Embora todos os problemas citados, vejo uma potência no presente. Afinal, sabemos o que somos e por que somos, já que parte de nosso exercício dialético foi feito pelos gigantes que interpretaram o Brasil no século passado e que foram revisitados pela academia, a qual pode contribuir com aspectos do presente impossíveis de serem teleologicamente previstos à época. O que nos resta, dessa forma, é partir de nossas condições históricas para intervir, entendendo que as soluções revolucionárias para a nossa educação não precisam ser essencialmente radicais, e sim respostas históricas para os problemas que nos colocam historicamente. Isso passa por desenhar políticas educacionais com base em evidências, investir em formação docente contínua, revisar currículos à luz das demandas cognitivas do século XXI e, sobretudo, estreitar o diálogo entre os diferentes atores envolvidos na educação.

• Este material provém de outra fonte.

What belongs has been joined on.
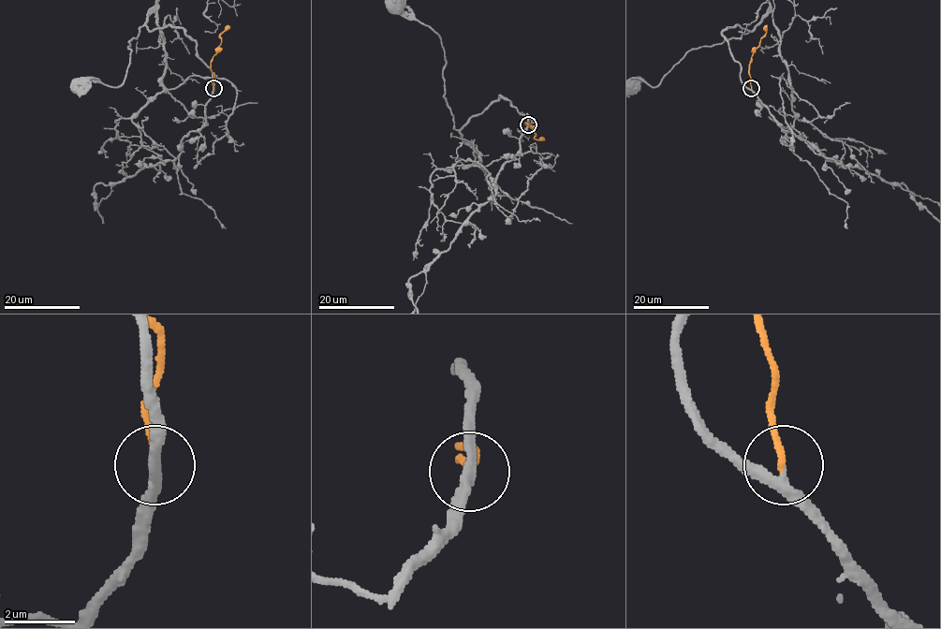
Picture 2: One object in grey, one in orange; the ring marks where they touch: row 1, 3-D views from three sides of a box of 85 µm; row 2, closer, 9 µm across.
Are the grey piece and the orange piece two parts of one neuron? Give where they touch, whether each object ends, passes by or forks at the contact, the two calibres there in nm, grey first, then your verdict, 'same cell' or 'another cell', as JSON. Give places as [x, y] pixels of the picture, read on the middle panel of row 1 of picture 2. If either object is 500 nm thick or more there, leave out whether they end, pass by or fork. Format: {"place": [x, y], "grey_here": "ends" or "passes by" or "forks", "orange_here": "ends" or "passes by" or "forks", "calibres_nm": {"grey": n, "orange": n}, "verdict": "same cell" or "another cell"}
{"place": [528, 124], "grey_here": "passes by", "orange_here": "ends", "calibres_nm": {"grey": 260, "orange": 180}, "verdict": "same cell"}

Lucas Mattos é historiador, pós-graduando em Neurociência e Aprendizagem na Educação (USP/ESALQ) e em Gestão na Educação Profissional e Tecnológica (IFPR).
Imagem da capa: cena do documentário Pro dia nascer feliz (2005), de João Jardim.
*Texto inspirado no artigo Parece Revolução, mas é só neoliberalismo, assinado pelo pseudônimo Benamê Kamu Almudas e publicado em 2021 na Revista Piauí.
¹ – Publicado originalmente em 1966, o livro A Revolução Brasileira foi interpretado como uma crítica às teses da feudalidade e do anti-imperialismo, desconstruindo essas concepções predominantes à época. A edição mais recente foi publicada pela Companhia das Letras, em 2014.
² – Para mais, ver: https://agenciadenoticias.ibge.gov.br/agencia-noticias/2012-agencia-de-noticias/noticias/42083-educacao-infantil-cresce-em-2023-e-retoma-patamar-pre-pandemia#:~:text=Em%202023%2C%20cerca%20de%209,de%2025%20a%2029%20anos.
³ – Segundo Marco Aurélio Nogueira, significa a “velocidade, digitalização, fragmentação, individualização, profusão de sujeitos, demandas e reivindicações seriais, mobilidade e movimentação” em grande escala, exigindo “reformas nos diversos aspectos da vida” (Nogueira, 2023, p. 66).
Referências Bibliográficas
NOGUEIRA, Marco Aurélio. A democracia desafiada: recompor a política para um futuro incerto. Rio de Janeiro: Ateliê de Humanidades Editorial, 2023.
PRADO JÚNIOR, Caio. Formação do Brasil contemporâneo: colônia. São Paulo: Brasiliense, 1961.